One third of this year’s full-time Sturt School for Wood furniture students are health workers – nurses, doctors and paramedics seeking a more meaningful, mindful work/life balance.
This is echoed by Parkes: ‘At JamFactory, over the past few years, we have seen a tremendous growth in enrolments in our various short courses, with people wanting to get hands-on and learn how to make things out of clay, glass, metal or timber… Participants in these workshops walk away with a sense of achievement, but also a greater appreciation for the skill required to make things well.’
The tricky dollar discussion of wages
Unlike the public services, or trades with structured apprenticeships and awards, the arts has never had regulation around what is pay – let alone what should be paid to artisans, artists and arts professionals.
The campaign for an artist wage, and to be paid on an equal/or flat professional footing, has made it difficult for some makers to take on an assistant. This is especially difficult in a studio medium like glass that requires studio hire and often a number of assistants, on top of increasing energy costs, freight costs etc. It is a very tiered profession in terms of roles and levels of skill in making, but payment recognising that tier is not always reflected in assistant fees.
So a new graduate may charge the same fee to assist as someone with 20 years of experience because that is ‘the going rate’. Navigating that is difficult, as it is inappropriate today to say, ‘Look, you’re not quite at that pay rate yet. Please pull it back a little bit.’

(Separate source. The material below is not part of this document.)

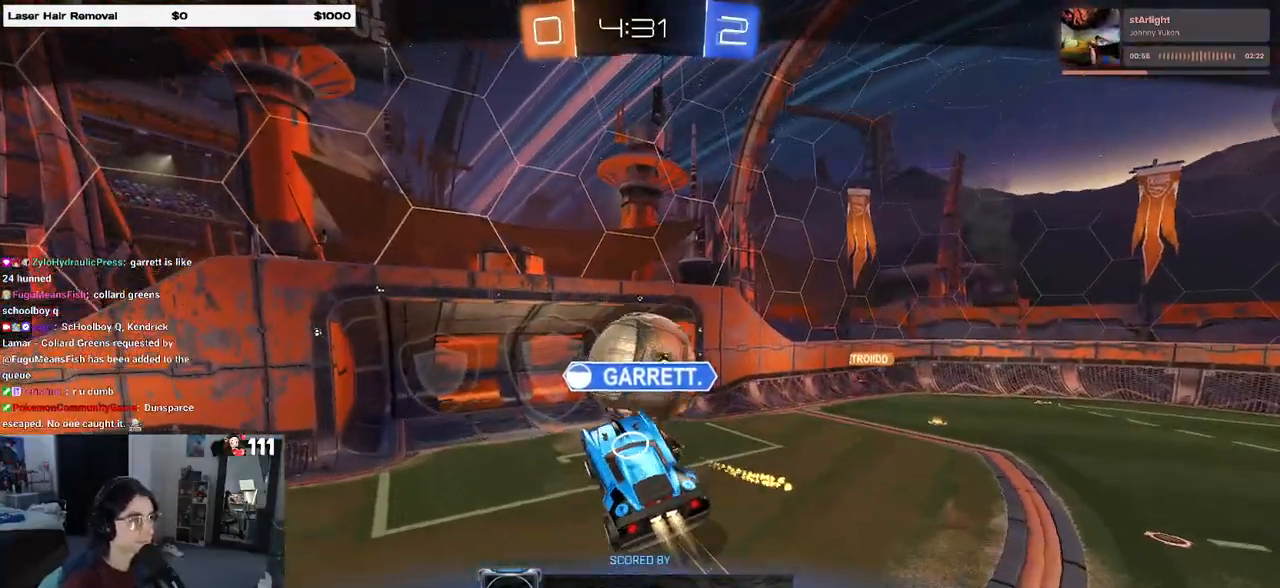
{"buttons": [], "left_stick": "center", "right_stick": "center", "events": []}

Adding to that, makers are finding themselves in a situation where they are not getting the skill they are paying for, due to the lack of skilled assistance available.
Parkes says, ‘Paying fair hourly rates to recent university graduates for blowing glass or assisting with production of pottery is entirely appropriate in a fair and modern work environment, but it is also very challenging, as university art and design schools do not teach making skills as such and there are almost no obvious vocational training pathways for ceramics and glass.’
There is another veiled problem underlying this pay for skill pressure point. By charging the same level as a seasoned professional, recent graduates actually push themselves out of a position of growth, and they lose that career trajectory, because they price themselves out of it too early.
Aimee Frodsham, Artistic Director of Canberra Glassworks, says that there is the added challenge of losing talent ‘to the other economies, if we can’t pay them comparably’.
Parkes adds: ‘In the case of glass-blowing, we currently have an unmet demand for skilled labour to produce awards, products and artworks for a variety of clients, but unless we’re prepared to look at skilled migration programs, we accept that we need to pay a high labour cost and absorb a high rate of failure to contribute to the training of recent art school graduates to broaden the pool of talent we can draw on.
‘In recent years we have worked hard to increase rates of pay for very skilled makers to both recognise the value of their skill and to incentivise the attainment of skill,’ he concludes.
It is a complex landscape that is in flux, with constantly changing conditions. The challenge is not exclusive to makers, artists and writers. Ultimately, however, it is a decision that the individual maker must make – what will they accept for their ‘valued’ skill?